The Stranglers @ Corner Hotel, Melbourne, 20.04.2016
By Venita Munir
It’s been over a decade since I last saw legendary punk outfit The Stranglers play, so it’s with keen interest that I rock up at Melbourne’s Corner Hotel to see them in their most recent incarnation. The gig is a sell-out, the crowd mainly middle-aged men. I wonder how many used to sport mohawks and tartan back in the late 70s-early 80s.
The band, all dressed in regulation black, appear to a measured cheer and open with a short taste of ‘Waltzinblack‘, leading into an oldie-but-goodie in ‘Toiler on the Sea’. The two original band members, Jean-Jacques ‘J-J’ Burnel (bass, vocals) and Dave Greenfield (keyboard) bring the Stranglers’ sound to life with trademark heavy bass and fluent keyboard trills. They are rhythmically well supported by Baz Warne (guitar, lead vocals) and Jim MacAulay (touring drummer). Warne tells us how they love Melbourne, especially to play the Corner Hotel’s ‘small’ room. He has frequent banter with the crowd, ribbing the hecklers and ‘the guy in the Black Sabbath t-shirt’. Burnel interacts with his fans from the outset and seems to genuinely enjoy a chat while playing.
Admittedly I’m here for their early stuff, and I’m pleased at how many songs from their first four albums, including iconic debut Rattus Norvegicus, make it into the set. Their almost-40-year catalogue is well-represented, particular highlights being ‘Nice ‘n’ Sleazy’, ‘Peaches’, ‘Duchess’ and ‘Hanging Around’.
‘Golden Brown’, the song that heralded their move from their punk roots into the mainstream, is a treat. The offbeat bass and harpsichord are great, but I can’t help missing the vocals of original singer, Hugh Cornwell.

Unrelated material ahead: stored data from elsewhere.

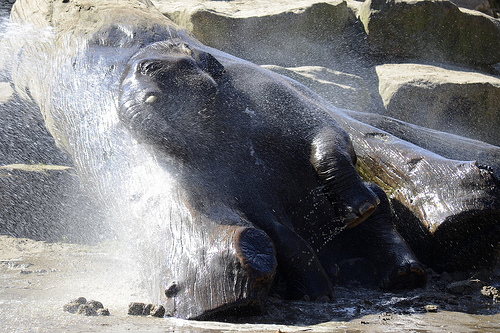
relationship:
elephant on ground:
[118, 39, 426, 302] [0, 229, 498, 333]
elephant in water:
[118, 39, 426, 302] [0, 16, 497, 333]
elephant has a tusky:
[118, 39, 426, 302] [145, 94, 156, 101]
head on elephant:
[119, 42, 218, 148] [118, 39, 426, 302]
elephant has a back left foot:
[118, 39, 426, 302] [380, 257, 428, 289]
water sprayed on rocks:
[0, 16, 497, 333] [0, 1, 498, 238]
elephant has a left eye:
[118, 39, 426, 302] [147, 60, 159, 70]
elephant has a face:
[118, 39, 426, 302] [120, 61, 176, 116]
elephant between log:
[118, 39, 426, 302] [6, 0, 499, 320]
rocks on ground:
[62, 269, 498, 316] [0, 229, 498, 333]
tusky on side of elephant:
[145, 94, 156, 101] [118, 39, 426, 302]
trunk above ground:
[126, 100, 192, 160] [0, 229, 498, 333]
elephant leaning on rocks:
[118, 39, 426, 302] [0, 1, 498, 238]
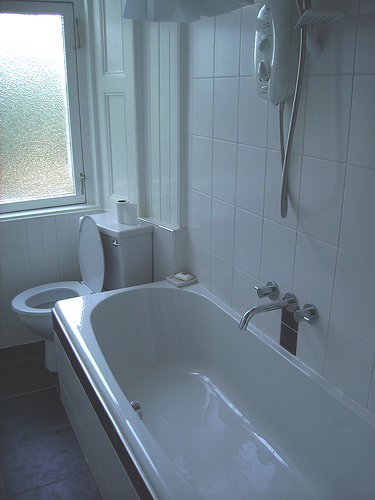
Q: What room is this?
A: Bathroom.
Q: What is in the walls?
A: Tiles.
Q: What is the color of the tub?
A: White.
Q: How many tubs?
A: 1.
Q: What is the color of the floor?
A: Grey.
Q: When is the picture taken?
A: Daytime.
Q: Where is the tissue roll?
A: Top of the flush.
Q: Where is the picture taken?
A: In a bathroom.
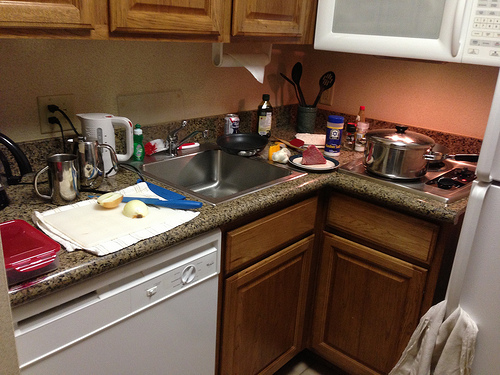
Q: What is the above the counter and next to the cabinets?
A: The microwave.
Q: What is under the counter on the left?
A: The dishwasher.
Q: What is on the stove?
A: A silver pot.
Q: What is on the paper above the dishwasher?
A: An apple.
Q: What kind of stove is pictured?
A: A two-burner over-the-counter stove.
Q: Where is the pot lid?
A: On the pot.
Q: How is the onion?
A: Sliced in half.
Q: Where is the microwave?
A: Over the range.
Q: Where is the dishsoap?
A: Next to the sink.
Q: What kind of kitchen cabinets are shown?
A: Wooden cabinets.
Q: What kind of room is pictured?
A: A kitchen.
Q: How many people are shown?
A: Zero.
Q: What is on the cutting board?
A: Onion.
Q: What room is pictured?
A: Kitchen.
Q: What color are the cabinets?
A: Oak.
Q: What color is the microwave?
A: White.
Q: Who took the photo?
A: Homeowner.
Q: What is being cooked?
A: Dinner.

Mid-80s hits, ‘Skin Deep’ and ‘Always the Sun’, excite the mainstream radio ‘Hits and memories’ fans, and there is a spate of chorus singalong and fist pumping.
To our surprise, the encores showcase two covers (both commercial successes for the band) – Bacharach’s ‘Walk on By’, and The Kinks’s ‘All Day and All of the Night’. Both are enthusiastically received, as is their own classic ‘No More Heroes’.
The show finishes on a high with promises from the band to return, and a collective fist-pump from the crowd.
It’s been good to see them perform live again; they remain tight after 40 years. Warne has cemented his place as a credible frontman moreso than last time I saw him, shirtless at the Prince Bandroom, over a decade ago. But Burnel and Greenfield really maintain the original Stranglers sound, which is, after all, what I enjoyed most.